**ABOUT THIS TASK:** Below is a listing; retype exactly the line with "scroll(686, 287, down, 1)" and every line after it through the end, and only those, leaving out the pictures.
(DATA EXTRACT Opens)
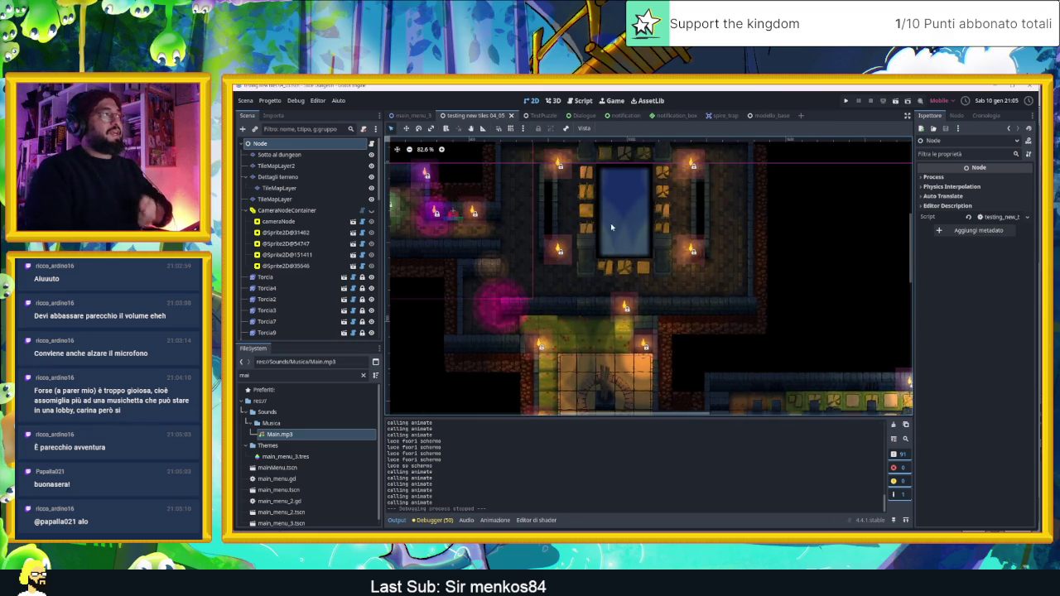
scroll(749, 307, up, 3)
scroll(746, 303, left, 6)
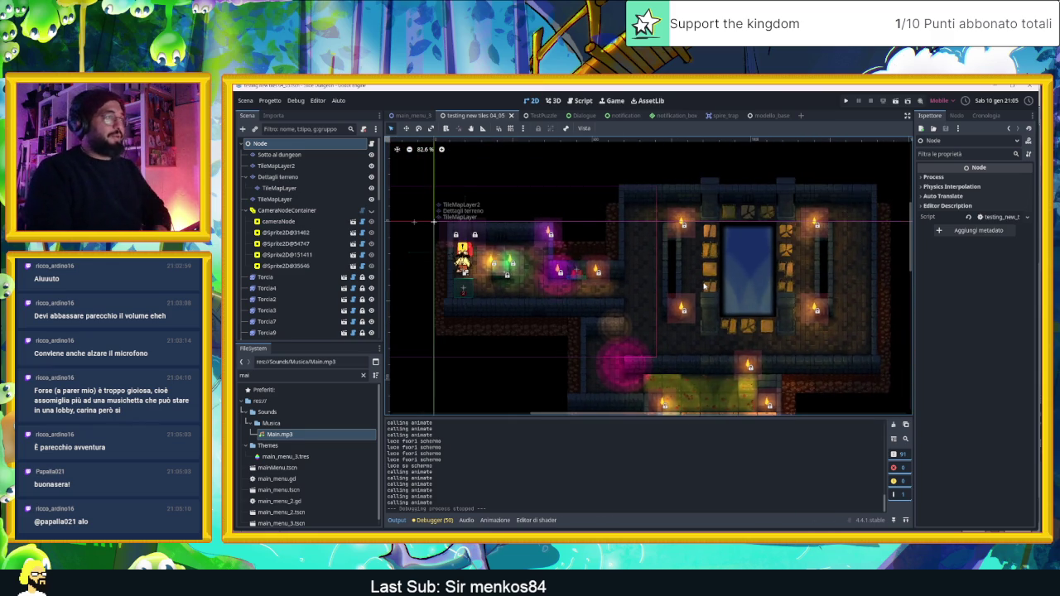
scroll(692, 282, up, 1)
scroll(686, 287, down, 1)
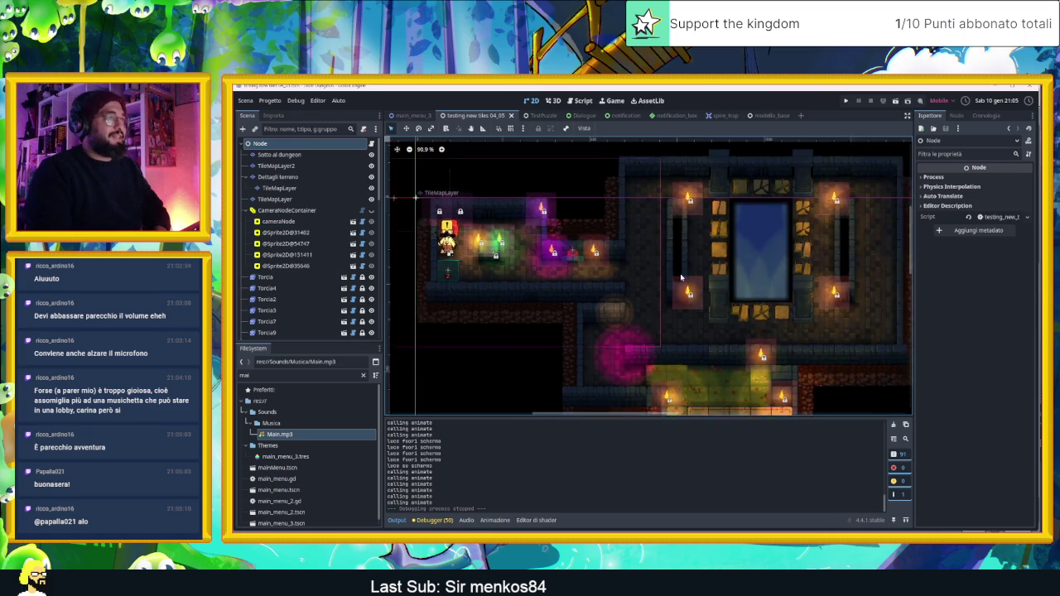
scroll(681, 277, down, 2)
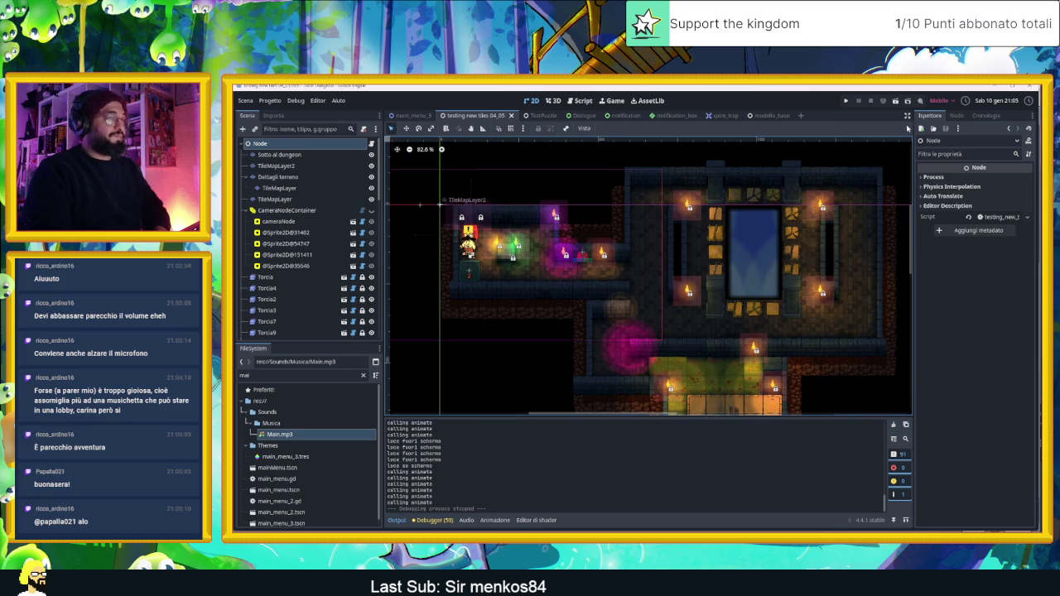
key(alt+Tab)
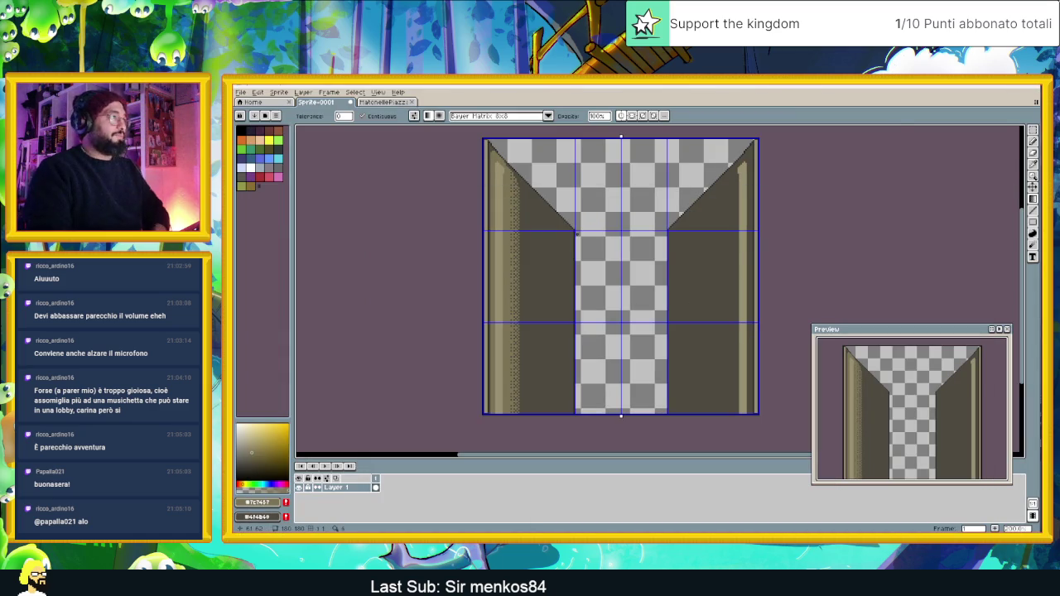
Marquee-select the corridor's right wall and delete it.
click(1035, 130)
click(1035, 130)
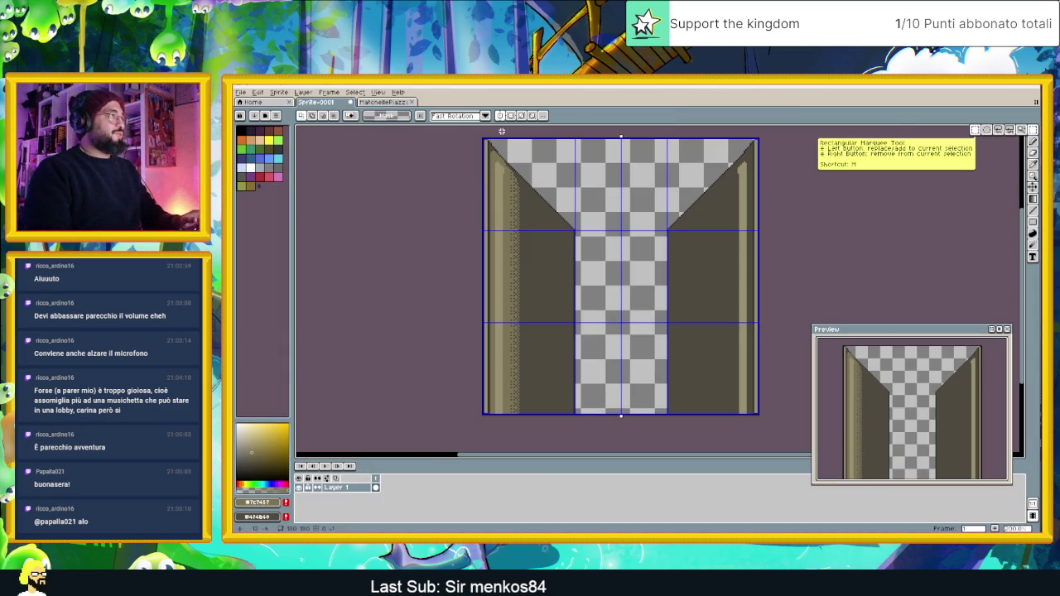
scroll(588, 450, down, 1)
(DATA EXTRACT Closes)
**SOLUTION BELOW:**
scroll(686, 287, down, 1)
scroll(681, 277, down, 2)
key(alt+Tab)
Marquee-select the corridor's right wall and delete it.
click(1035, 130)
click(1035, 130)
scroll(588, 450, down, 1)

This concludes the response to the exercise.